Chapter 7.1

Wilmington Tomorrow:

TELLING THE STORY

    The story of 1898 is an important, long suppressed part of the story of Wilmington, past and present. But what will be the story of Wilmington's future? Will it be a story of continued racial division, inequality, and tension? Or will we move as a city in the 21st century toward greater mutual understanding, racial justice, and equality?

    The 1898 Foundation was created to address the deep racial tensions that mark this community of 150,000 people--tensions largely rooted in the events of 1898 and the seventy years of racial oppression and segregation they ushered in. There can be little doubt that the economic disparities between black and white communities in Wilmington today were, to a significant degree, reborn in that violence, and in the determination of succeeding generations of whites to segregate the races and preserve white supremacy.

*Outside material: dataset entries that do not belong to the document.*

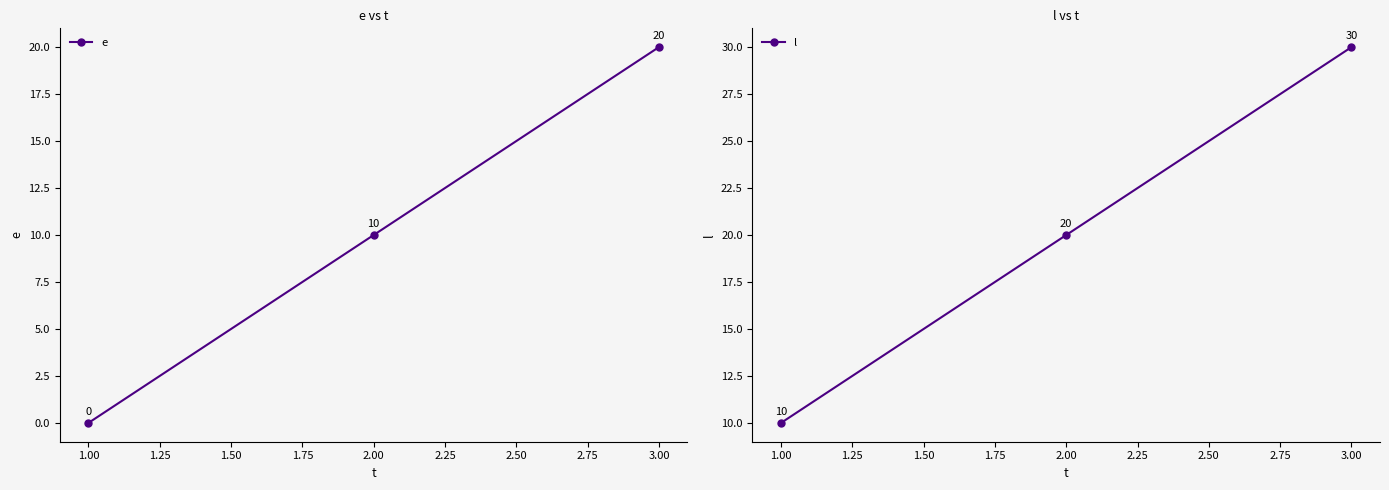

At which label is l closest to 20?

2.00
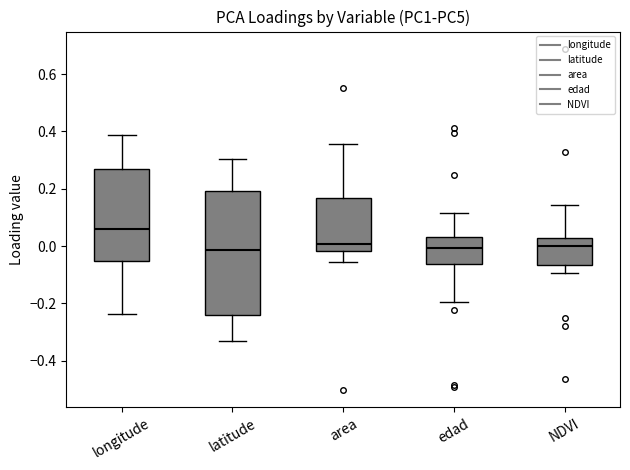

Reading left to right, transcribe this box plot: for each box, give where its median line is, the range the box spans, and where its two whiskers end, as read against the y-axis. The values are not printed on the chart, so give them approximately, as read against the axis.

longitude: median 0.06, box -0.06 to 0.26, whiskers -0.24 to 0.38
latitude: median -0.02, box -0.24 to 0.20, whiskers -0.34 to 0.30
area: median 0.00, box -0.02 to 0.16, whiskers -0.06 to 0.36
edad: median 0.00, box -0.06 to 0.04, whiskers -0.20 to 0.12
NDVI: median 0.00, box -0.06 to 0.02, whiskers -0.10 to 0.14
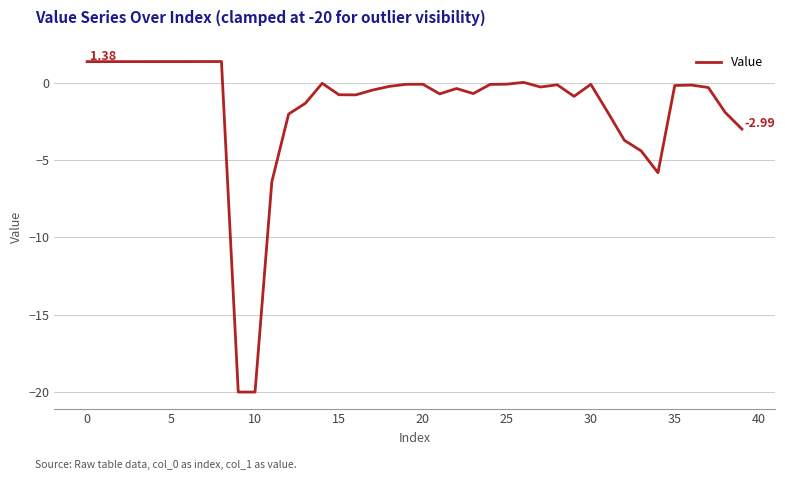

What is the difference between the maximum and minimum values?

21.4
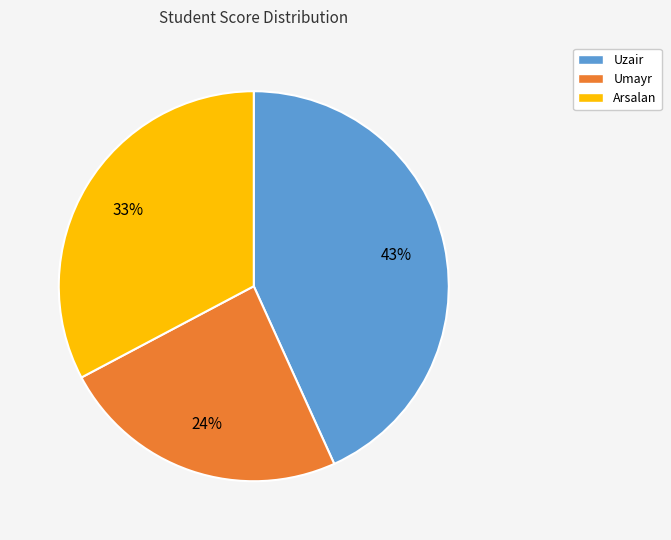

How many slices are in this pie chart?

3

    In the words of one of the leaders of the 1898 Foundation, Bertha Todd,

"No one living in Wilmington today was a participant in the events of 1898. Consequently, none among us bears any personal responsibility for what happened. But all among us are responsible for 1998. On each of us falls the personal responsibility to make our community one where economic justice and racial harmony flourish. Surely this is a challenge we are willing to accept."

Bertha Todd

    The first step in the process of reintegrating and reuniting the city of Wilmington was taken in 1998. In that year, the 1898 Foundation staged and sponsored or co-sponsored a series of events, intended to reclaim, from its racist distortions, the truth about the revolution of 1898, and its terrible consequences for African Americans living in this area and in North Carolina as a whole.